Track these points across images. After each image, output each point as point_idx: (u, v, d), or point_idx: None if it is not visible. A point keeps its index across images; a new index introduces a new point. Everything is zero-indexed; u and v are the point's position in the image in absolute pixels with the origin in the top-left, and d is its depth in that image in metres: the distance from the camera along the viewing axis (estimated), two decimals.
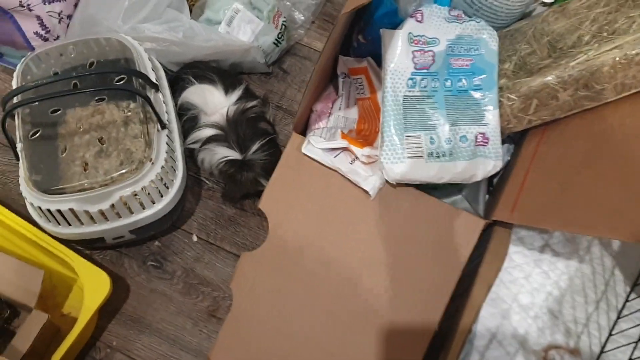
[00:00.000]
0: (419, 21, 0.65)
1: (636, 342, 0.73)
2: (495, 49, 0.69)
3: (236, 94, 0.80)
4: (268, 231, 0.69)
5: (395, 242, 0.67)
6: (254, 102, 0.79)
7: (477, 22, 0.68)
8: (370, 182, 0.67)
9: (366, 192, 0.67)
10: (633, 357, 0.71)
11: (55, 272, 0.80)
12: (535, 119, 0.67)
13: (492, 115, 0.68)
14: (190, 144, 0.79)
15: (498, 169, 0.68)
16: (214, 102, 0.79)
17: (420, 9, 0.65)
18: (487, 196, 0.76)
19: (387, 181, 0.67)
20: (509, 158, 0.76)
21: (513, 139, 0.76)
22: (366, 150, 0.67)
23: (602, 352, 0.75)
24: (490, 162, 0.67)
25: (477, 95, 0.69)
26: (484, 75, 0.68)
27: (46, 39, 0.85)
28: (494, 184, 0.77)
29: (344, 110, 0.76)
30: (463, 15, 0.68)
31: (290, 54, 0.93)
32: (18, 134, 0.72)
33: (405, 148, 0.65)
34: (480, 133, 0.67)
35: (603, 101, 0.62)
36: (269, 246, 0.69)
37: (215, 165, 0.77)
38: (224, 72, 0.84)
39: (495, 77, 0.69)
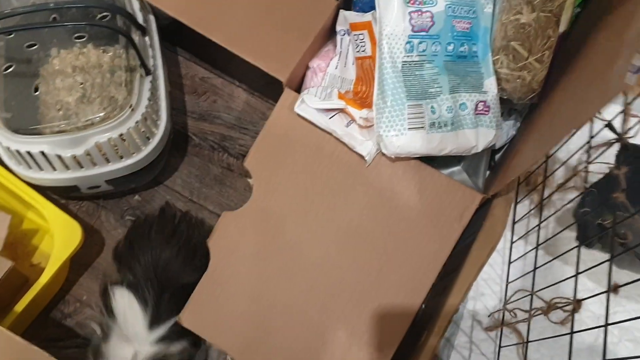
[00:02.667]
0: None
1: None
2: (489, 11, 0.64)
3: (162, 329, 0.63)
4: (253, 190, 0.64)
5: (387, 212, 0.63)
6: (180, 347, 0.64)
7: None
8: (367, 147, 0.63)
9: (361, 157, 0.63)
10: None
11: (27, 220, 0.76)
12: (538, 54, 0.62)
13: (490, 83, 0.64)
14: None
15: (499, 139, 0.64)
16: (133, 329, 0.63)
17: None
18: (488, 172, 0.71)
19: (383, 154, 0.62)
20: (514, 133, 0.71)
21: (520, 112, 0.71)
22: (364, 112, 0.63)
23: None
24: (491, 132, 0.63)
25: (474, 61, 0.64)
26: (480, 41, 0.64)
27: None
28: (496, 160, 0.73)
29: (340, 70, 0.71)
30: None
31: None
32: None
33: (407, 119, 0.60)
34: (481, 101, 0.62)
35: None
36: (253, 207, 0.64)
37: None
38: (166, 282, 0.66)
39: (488, 42, 0.64)
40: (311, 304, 0.62)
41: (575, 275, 0.61)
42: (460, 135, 0.62)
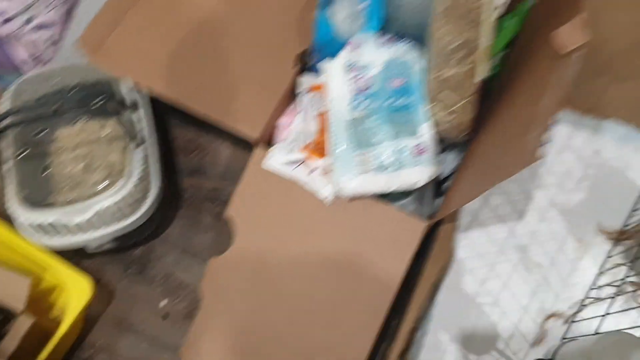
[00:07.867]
0: (354, 49, 0.72)
1: None
2: (418, 68, 0.76)
3: None
4: (235, 236, 0.75)
5: (349, 243, 0.73)
6: None
7: (404, 44, 0.75)
8: (326, 191, 0.74)
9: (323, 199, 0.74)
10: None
11: (45, 281, 0.87)
12: (463, 100, 0.71)
13: (425, 128, 0.74)
14: None
15: (436, 174, 0.75)
16: None
17: (354, 38, 0.72)
18: (440, 198, 0.82)
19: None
20: (459, 162, 0.82)
21: (463, 144, 0.82)
22: (322, 161, 0.74)
23: None
24: (429, 169, 0.73)
25: (410, 111, 0.75)
26: (414, 93, 0.74)
27: (37, 63, 0.93)
28: (445, 188, 0.84)
29: (302, 124, 0.83)
30: (392, 40, 0.74)
31: None
32: (4, 155, 0.79)
33: (355, 165, 0.72)
34: (415, 145, 0.73)
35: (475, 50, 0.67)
36: (236, 250, 0.75)
37: None
38: None
39: (422, 93, 0.75)
40: (293, 331, 0.72)
41: None
42: (402, 174, 0.73)
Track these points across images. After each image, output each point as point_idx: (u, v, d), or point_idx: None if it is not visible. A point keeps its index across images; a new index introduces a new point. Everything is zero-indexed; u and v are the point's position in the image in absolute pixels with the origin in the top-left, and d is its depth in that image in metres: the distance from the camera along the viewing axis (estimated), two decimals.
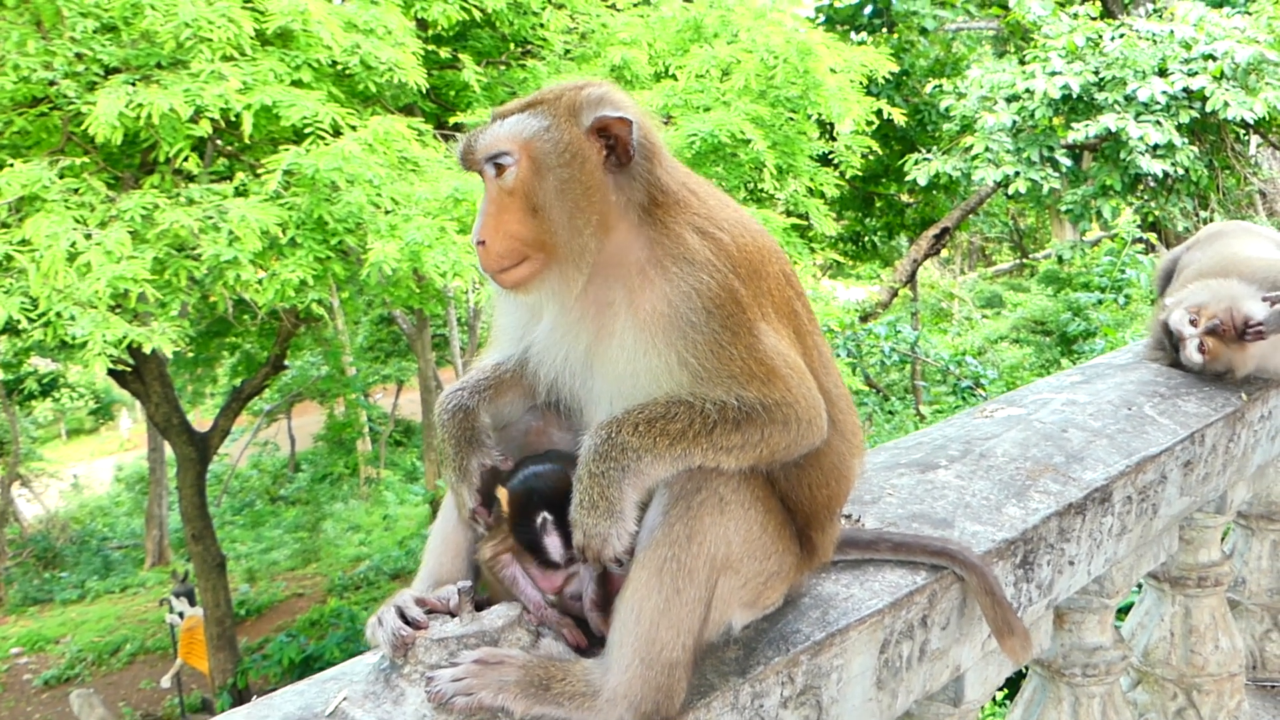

● Your instructions
Pictures in the records above are not copied; print everything else exactly.

● Written answer
Track these points across images. After each image, output each point as point_idx: (u, v, d), or point_idx: None if it is not visible. A point keeps its index across images; a new index introduces a new point. Everything is zero-indexed; u and v are the point's position in the image in absolute pixels with the origin in the top-left, and d is its depth in that image in metres: the distance from the camera along the viewing axis (estimated), two decimals.
[00:00.000]
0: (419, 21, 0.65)
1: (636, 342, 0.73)
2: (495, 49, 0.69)
3: (236, 94, 0.80)
4: (268, 231, 0.69)
5: (395, 242, 0.67)
6: (254, 102, 0.79)
7: (477, 22, 0.68)
8: (370, 182, 0.67)
9: (366, 192, 0.67)
10: (633, 357, 0.71)
11: (55, 272, 0.80)
12: (535, 119, 0.67)
13: (492, 115, 0.68)
14: (190, 144, 0.79)
15: (498, 169, 0.68)
16: (214, 102, 0.79)
17: (420, 9, 0.65)
18: (487, 196, 0.76)
19: (387, 181, 0.67)
20: (509, 158, 0.76)
21: (513, 139, 0.76)
22: (366, 150, 0.67)
23: (602, 352, 0.75)
24: (490, 162, 0.67)
25: (477, 95, 0.69)
26: (484, 75, 0.68)
27: (46, 39, 0.85)
28: (494, 184, 0.77)
29: (344, 110, 0.76)
30: (463, 15, 0.68)
31: (290, 54, 0.93)
32: (18, 134, 0.72)
33: (405, 148, 0.65)
34: (480, 133, 0.67)
35: (603, 101, 0.62)
36: (269, 246, 0.69)
37: (215, 165, 0.77)
38: (224, 72, 0.84)
39: (495, 77, 0.69)
[00:02.667]
0: None
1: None
2: (489, 11, 0.64)
3: (162, 329, 0.63)
4: (253, 190, 0.64)
5: (387, 212, 0.63)
6: (180, 347, 0.64)
7: None
8: (367, 147, 0.63)
9: (361, 157, 0.63)
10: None
11: (27, 220, 0.76)
12: (538, 54, 0.62)
13: (490, 83, 0.64)
14: None
15: (499, 139, 0.64)
16: (133, 329, 0.63)
17: None
18: (488, 172, 0.71)
19: (383, 154, 0.62)
20: (514, 133, 0.71)
21: (520, 112, 0.71)
22: (364, 112, 0.63)
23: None
24: (491, 132, 0.63)
25: (474, 61, 0.64)
26: (480, 41, 0.64)
27: None
28: (496, 160, 0.73)
29: (340, 70, 0.71)
30: None
31: None
32: None
33: (407, 119, 0.60)
34: (481, 101, 0.62)
35: None
36: (253, 207, 0.64)
37: None
38: (166, 282, 0.66)
39: (488, 42, 0.64)
40: (311, 304, 0.62)
41: (575, 275, 0.61)
42: (460, 135, 0.62)
[00:07.867]
0: (354, 49, 0.72)
1: None
2: (418, 68, 0.76)
3: None
4: (235, 236, 0.75)
5: (349, 243, 0.73)
6: None
7: (404, 44, 0.75)
8: (326, 191, 0.74)
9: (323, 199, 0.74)
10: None
11: (45, 281, 0.87)
12: (463, 100, 0.71)
13: (425, 128, 0.74)
14: None
15: (436, 174, 0.75)
16: None
17: (354, 38, 0.72)
18: (440, 198, 0.82)
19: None
20: (459, 162, 0.82)
21: (463, 144, 0.82)
22: (322, 161, 0.74)
23: None
24: (429, 169, 0.73)
25: (410, 111, 0.75)
26: (414, 93, 0.74)
27: (37, 63, 0.93)
28: (445, 188, 0.84)
29: (302, 124, 0.83)
30: (392, 40, 0.74)
31: None
32: (4, 155, 0.79)
33: (355, 165, 0.72)
34: (415, 145, 0.73)
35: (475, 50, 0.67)
36: (236, 250, 0.75)
37: None
38: None
39: (422, 93, 0.75)
40: (293, 331, 0.72)
41: None
42: (402, 174, 0.73)
Track these points across images. After each image, output each point as point_idx: (u, v, d), or point_idx: None if it is not visible. A point keeps its index across images; a new index introduces a new point. Everything is zero-indexed; u and v are the point's position in the image in absolute pixels with the origin in the top-left, and d is its depth in that image in metres: the distance from the camera along the viewing axis (estimated), two decimals.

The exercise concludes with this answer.